Anthropic's recent launch of Dynamic Workflows in Claude Code is interesting less because Claude can spin up a pile of subagents, and more because of what the feature assumes.
The old mental model was one assistant, one context window, one answer. Dynamic workflows point somewhere else: agents coordinating, checking each other, resuming after interruption, and leaving intermediate work behind.
At that point, chat stops being the right frame.
If a workflow sends twenty agents across the web, the question is no longer just whether they can fetch pages. It is what they are reading. Raw HTML is a terrible substrate for that kind of work. It is too noisy, too visual, and too indifferent to meaning. Plasmate lives in that lane: give the agent the page as structure, not decoration.
Permission has the same problem. Once workflows become dynamic, permission cannot be a static yes/no at the start. An agent can branch, loop, call tools, delegate, spend, and touch systems the original prompt never named directly. MeshGuard exists because "the agent was allowed to run" is not enough. Each action needs a boundary.
I am still turning over what happens after the run.
A workflow is not just its final answer. It leaves evidence: decisions, failed branches, verifier notes, policy blocks, screenshots, DOM snapshots, patches, and all the little moments where one path beat another. We mostly treat that as exhaust. Logs if we are lucky. A transcript if we are sentimental.

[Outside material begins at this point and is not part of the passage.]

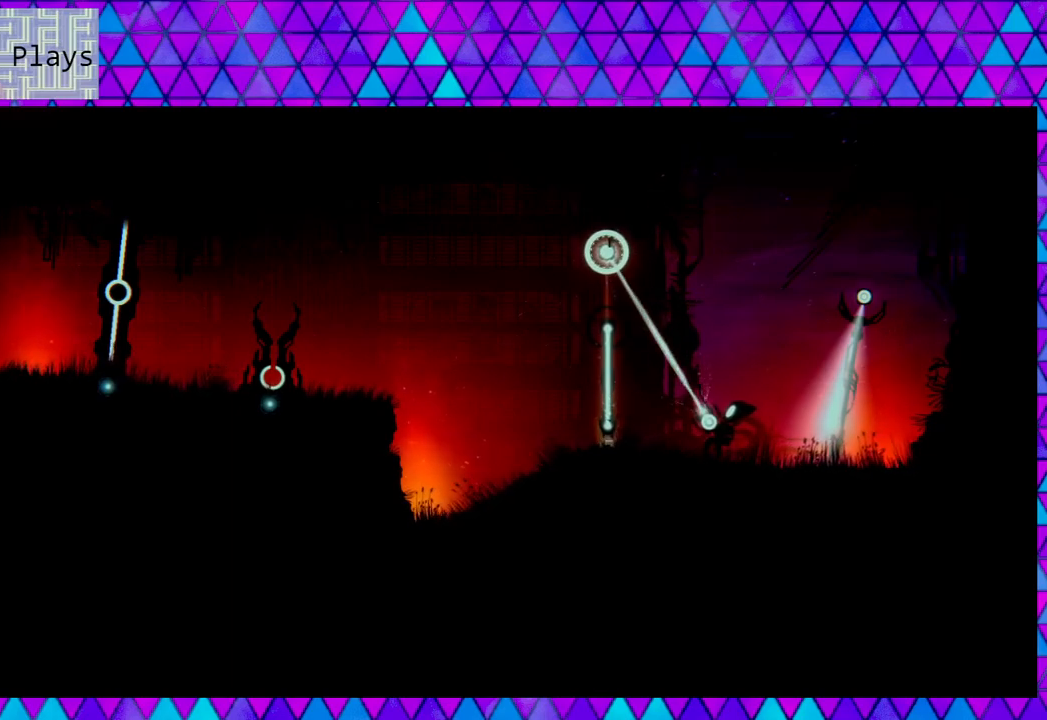
{"buttons": ["R2"], "left_stick": "center", "right_stick": "up-left", "events": []}
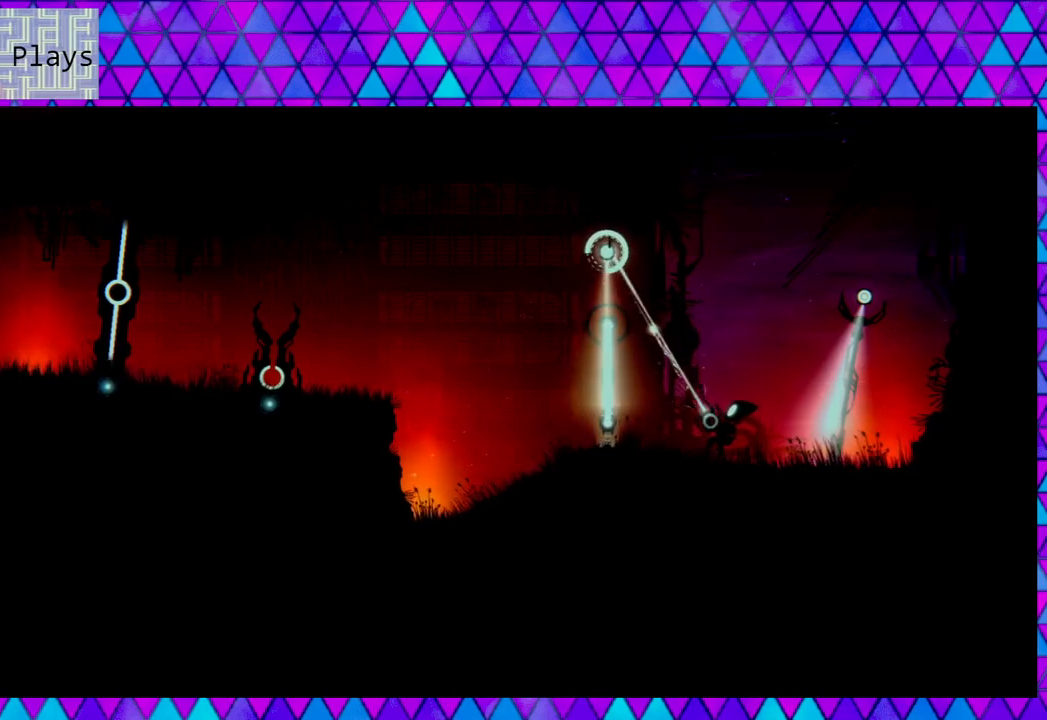
{"buttons": ["R2"], "left_stick": "center", "right_stick": "up-left", "events": []}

As these runs get longer, more parallel, and more expensive, the intermediate work starts to matter. Not because every step deserves human review. Most won't. It matters because when something breaks, drifts, or almost works, the useful question is not "what was the final answer?" It is "where did the run turn?"
The agentic web will need more than better agents. It will need pages agents can understand, boundaries they cannot quietly cross, and a way for the work they do to remain inspectable after the session ends.
Plasmate, MeshGuard, and whatever comes next are all parts of that same shape.